School violence in the U.S. is increasing at a rapid rate


   The amount of fights in American schools is not coming to a stop anytime soon.

   An article by Laura Meckler and Valerie Strauss at the Washington Post stated that a Pennsylvania high school reverted back to virtual classes this year, but it was not because of fears of COVID-19. It was caused by the fear of “credible threats” after student fights.

   This has not been the only school to fall back into virtual learning due to violence since the COVID stay at home order back in 2019. Hundreds of high schools throughout the U.S. have stopped in person education opportunities altogether. 

   “People lost like two, three years in school, and in middle school is where you start going through puberty and learn to sort of regulate those emotions, so a lot of high schoolers missed out on that because of covid,” said Ms. Kelsey Robertson, English teacher. 

   Whereas some GHS students found virtual learning easier, most missed the social aspect of taking in-person classes.

   “I definitely don’t want to go back to virtual learning. It was so boring and I didn’t really learn anything,” said Lincolon Boyd, sophomore.

   The main reason for the decrease in in-person learning, aside from fears of the pandemic, is the fear from parents, students, and faculty that any student could come to school with the intention to hurt another person.

   Some believe that the pandemic’s effect is to blame for the increase in high school conflict. This is because the isolation had a dramatic effect on the students mental health, causing a lot more students to lash out.

   “I think a lot of people have lost their tempers more easily since the pandemic started,” said Evangeline Benson, senior. “And I think that’s why people are fighting more.”

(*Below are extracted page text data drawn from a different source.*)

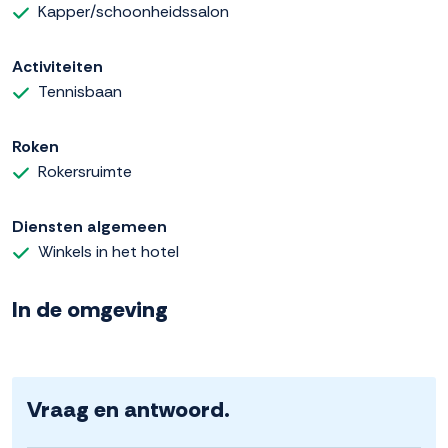
Kapper/schoonheidssalon
Activiteiten
Tennisbaan
Roken
Rokersruimte
Diensten algemeen
Winkels in het hotel
In de omgeving
Vraag en antwoord.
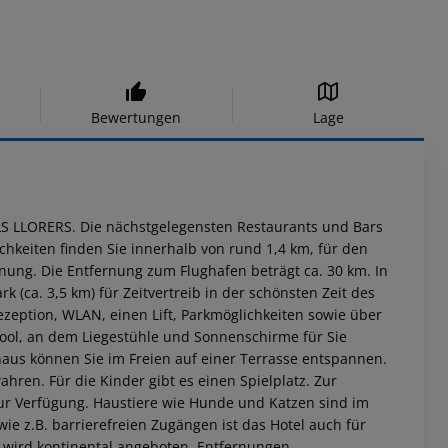
Bewertungen
Lage
LS LLORERS. Die nächstgelegensten Restaurants und Bars
ichkeiten finden Sie innerhalb von rund 1,4 km, für den
nung. Die Entfernung zum Flughafen beträgt ca. 30 km. In
 (ca. 3,5 km) für Zeitvertreib in der schönsten Zeit des
Rezeption, WLAN, einen Lift, Parkmöglichkeiten sowie über
Pool, an dem Liegestühle und Sonnenschirme für Sie
naus können Sie im Freien auf einer Terrasse entspannen.
ren. Für die Kinder gibt es einen Spielplatz. Zur
zur Verfügung. Haustiere wie Hunde und Katzen sind im
wie z.B. barrierefreien Zugängen ist das Hotel auch für
 wird kontinental angeboten.
Entfernungen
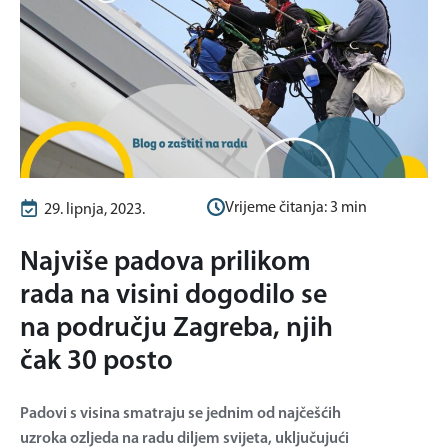
Vrijeme čitanja:
3
min
29. lipnja, 2023.
Najviše padova prilikom
rada na visini dogodilo se
na području Zagreba, njih
čak 30 posto
Padovi s visina smatraju se jednim od najčešćih
uzroka ozljeda na radu diljem svijeta, uključujući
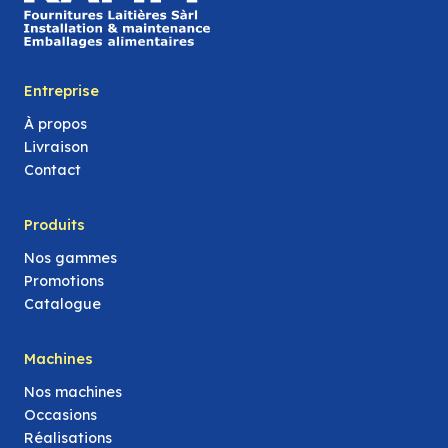
Entreprise
À propos
Livraison
Contact
Produits
Nos gammes
Promotions
Catalogue
Machines
Nos machines
Occasions
Réalisations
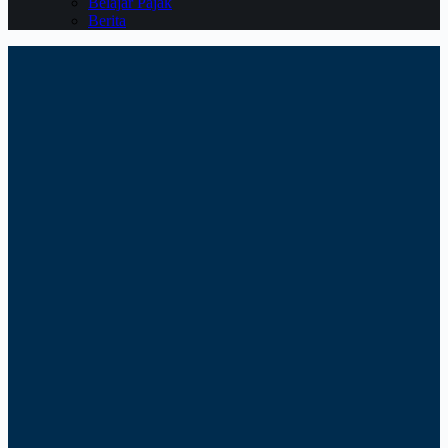
Belajar Pajak
Berita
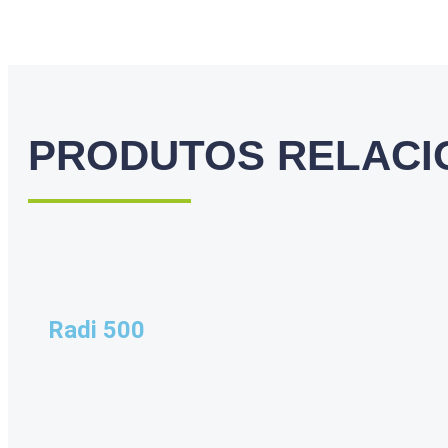
PRODUTOS RELAC
Radi 500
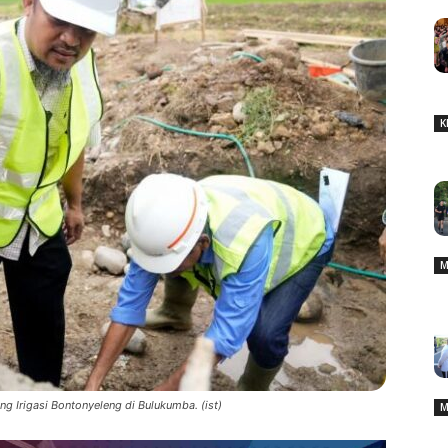
K
M
g Irigasi Bontonyeleng di Bulukumba. (ist)
M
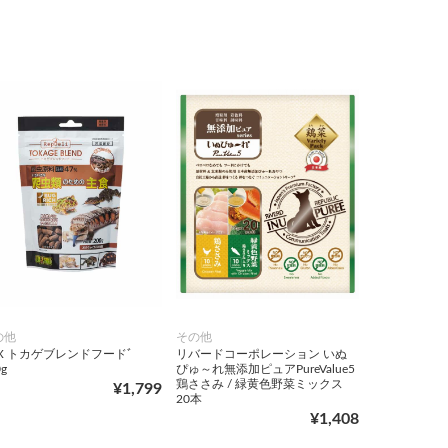
の他
その他
EX トカゲブレンドフードﾞ
リバードコーポレーション いぬ
g
ぴゅ～れ無添加ピュアPureValue5
鶏ささみ / 緑黄色野菜ミックス
¥1,799
20本
¥1,408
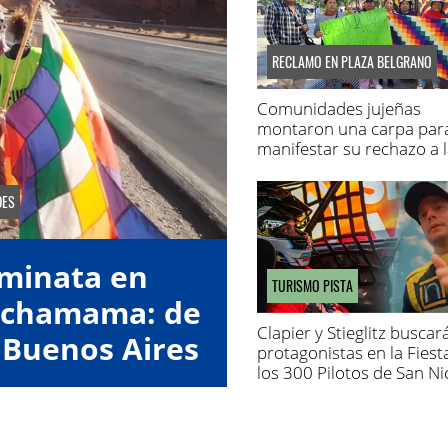
RECLAMO EN PLAZA BELGRANO
Comunidades jujeñas
montaron una carpa par
manifestar su rechazo a l
de Tierras
DES
aminata en
TURISMO PISTA
Pachamama: de
Clapier y Stieglitz buscar
 Buenos Aires
protagonistas en la Fiest
los 300 Pilotos de San Ni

   A few other contributing factors to the amount of high school fights could include miscommunication, people having a disagreement over someone they share feelings for, cheating, rumors being started and spread, students wanting to maintain a reputation, along with similar issues.

   “People either fight because they don’t agree about something, or someone gets up one day and decides to be a bully,” said Jasper Howe, junior.

   Many students think that the fights are just another routine thing that happens, and they don’t really know what to do when they witness a fight, so most just see it as entertainment.

   Some think that starting a fight could make themselves more popular, or help them to maintain a strong reputation. Many kids who witness fights won’t go and get someone to break it up. They tend to just watch, or even film the fight, and then proceed to share it with others. This is how a freshman at Guilford could hear about a fight between two juniors at Hononegah ten minutes after it happened.

   “It doesn’t take very much to know about something happening at another school,” said Kristina Graham, sophomore.

   Even before the pandemic, fights were periodically happening in high school, and on occasion in middle school. More and more middle school fights occur every year.

   Private schools tend to have fewer students, which usually minimizes the amount of fights, whereas public schools have more students, which leads to a larger amount of more complex issues between individuals, causing more fights.

   “I went to a private middle school, and there were rarely any fights there,” said Benson. “But then again that was middle school.”

   Going to a private school, with anywhere from ten to a few hundred people in your grade, you will most likely not experience a fight during the school year. Going to a public school, with hundreds, maybe thousands of students in your grade, you can definitely expect to experience some fights during the school year.

   The increase in violence has already had a large impact on students’ academic progress, and has caused more disruption and unfocused classroom behavior.

   One way that schools and administrators can help stop the progression of school violence is by monitoring common areas throughout the school. This could include parking lots, hallways, cafeterias, and playing fields. Another is by implementing school resource officers, security guards, or local police partnerships. Using security systems and providing preparedness training to all staff members are some more effective ways to ensure kids’ safety and minimize violence.

    “I don’t think anything has been the same since the pandemic,” said Boyd.